One common theme highlighted in the report as a “chronic shortage of workers that can combine advanced technical knowledge with project management and business development skills”.

Organisations surveyed said that industry newcomers are ill-prepared for the workplace and have to undergo further training to gain the required competencies.

NEF has warned that unless comprehensive restructuring of STEM education takes place, inertia and inaction will stifle innovation and could put jobs and economic growth at risk over the long term.

STEM education in many further and higher education courses is largely based on assessment and qualifications that are decades old, outdated and restrictive. NEF’s three-year review of further education colleges found that STEM provision was inadequate in virtually every case. In the worst examples, 80% of the curriculum was not aligned with the needs of industry.

At a national level, the report showed that STEM strategy is patchy and unco-ordinated across the regions.

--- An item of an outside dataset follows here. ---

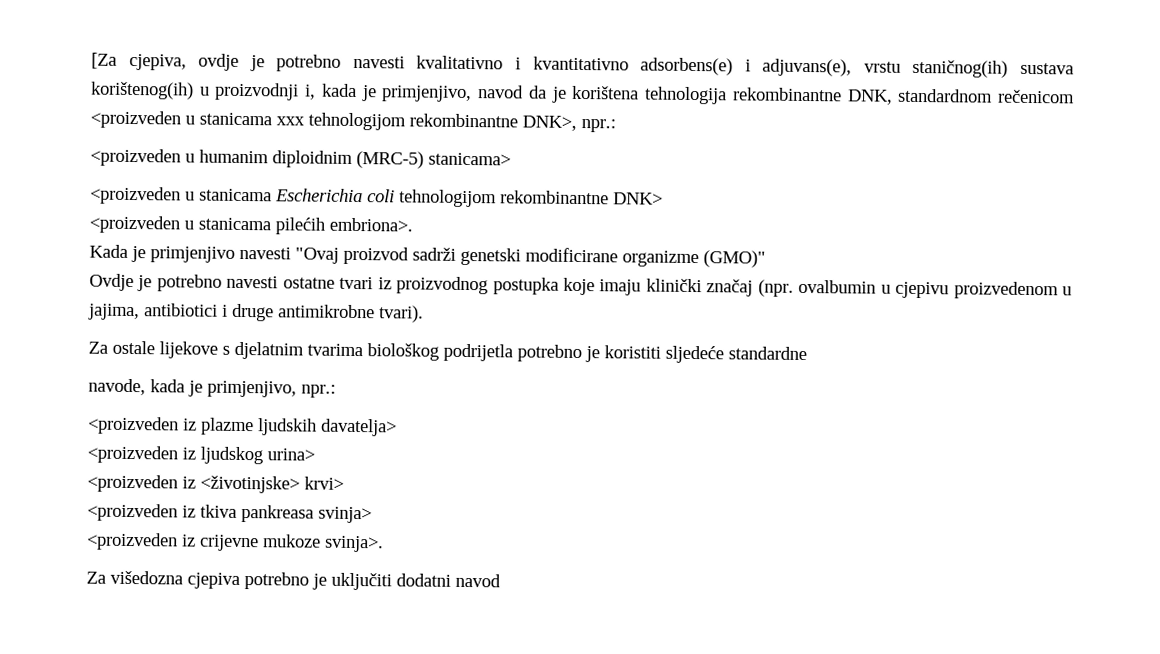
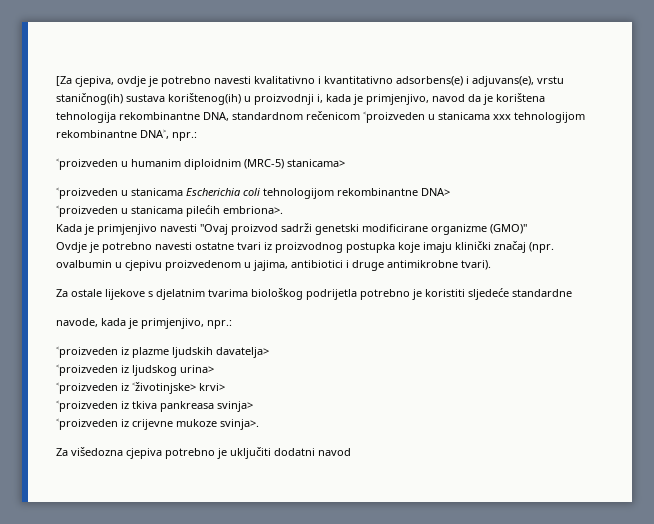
[846,89,893,105] DNK, -> [203,112,229,121] DNA,
[522,115,577,131] DNK˃, -> [140,129,169,139] DNA˃,
[613,192,663,205] DNK> -> [421,188,450,196] DNA>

It described skills forecasting is “myopic”, with companies and colleges reacting only to immediate or short-term requirements.

Keith Lewis, managing director of recruitment specialist Matchtech, said in a NEF statement: “Creating a more industry-ready talent pipeline is fundamental in helping to provide a long-term solution to the STEM skills shortage.

“In our experience prospective employers have long since requested that students present with an industry-ready skills set that extends beyond traditional disciplines, encompassing the very latest and even pioneering technological advances, and that training should be delivered within a package that develops business acumen and encourages an entrepreneurial fervour.”